> _ABOUT THIS TASK_:
Reproduce every line of the material below word for word, keeping each character and line break unchanged.

***** DATASET *****

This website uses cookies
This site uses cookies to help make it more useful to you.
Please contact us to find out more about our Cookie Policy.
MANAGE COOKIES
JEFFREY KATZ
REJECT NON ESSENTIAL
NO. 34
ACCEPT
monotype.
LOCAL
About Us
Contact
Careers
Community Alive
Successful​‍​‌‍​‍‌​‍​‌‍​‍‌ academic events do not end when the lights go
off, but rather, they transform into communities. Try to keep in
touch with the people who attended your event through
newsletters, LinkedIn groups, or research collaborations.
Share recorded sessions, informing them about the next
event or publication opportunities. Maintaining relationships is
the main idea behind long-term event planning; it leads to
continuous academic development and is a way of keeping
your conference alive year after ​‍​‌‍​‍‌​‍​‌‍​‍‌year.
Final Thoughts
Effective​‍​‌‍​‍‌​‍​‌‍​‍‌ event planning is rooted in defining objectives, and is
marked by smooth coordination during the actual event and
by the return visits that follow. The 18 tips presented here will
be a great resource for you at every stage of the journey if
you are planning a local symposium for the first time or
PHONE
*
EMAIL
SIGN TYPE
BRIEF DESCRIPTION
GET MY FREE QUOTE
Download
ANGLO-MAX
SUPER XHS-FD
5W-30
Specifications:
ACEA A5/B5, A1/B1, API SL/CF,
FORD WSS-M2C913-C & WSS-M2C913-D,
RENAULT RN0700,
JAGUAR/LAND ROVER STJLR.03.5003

*****

> _ANSWER FOR THIS EXERCISE_:
This website uses cookies
This site uses cookies to help make it more useful to you.
Please contact us to find out more about our Cookie Policy.
MANAGE COOKIES
JEFFREY KATZ
REJECT NON ESSENTIAL
NO. 34
ACCEPT
monotype.
LOCAL
About Us
Contact
Careers
Community Alive
Successful​‍​‌‍​‍‌​‍​‌‍​‍‌ academic events do not end when the lights go
off, but rather, they transform into communities. Try to keep in
touch with the people who attended your event through
newsletters, LinkedIn groups, or research collaborations.
Share recorded sessions, informing them about the next
event or publication opportunities. Maintaining relationships is
the main idea behind long-term event planning; it leads to
continuous academic development and is a way of keeping
your conference alive year after ​‍​‌‍​‍‌​‍​‌‍​‍‌year.
Final Thoughts
Effective​‍​‌‍​‍‌​‍​‌‍​‍‌ event planning is rooted in defining objectives, and is
marked by smooth coordination during the actual event and
by the return visits that follow. The 18 tips presented here will
be a great resource for you at every stage of the journey if
you are planning a local symposium for the first time or
PHONE
*
EMAIL
SIGN TYPE
BRIEF DESCRIPTION
GET MY FREE QUOTE
Download
ANGLO-MAX
SUPER XHS-FD
5W-30
Specifications:
ACEA A5/B5, A1/B1, API SL/CF,
FORD WSS-M2C913-C & WSS-M2C913-D,
RENAULT RN0700,
JAGUAR/LAND ROVER STJLR.03.5003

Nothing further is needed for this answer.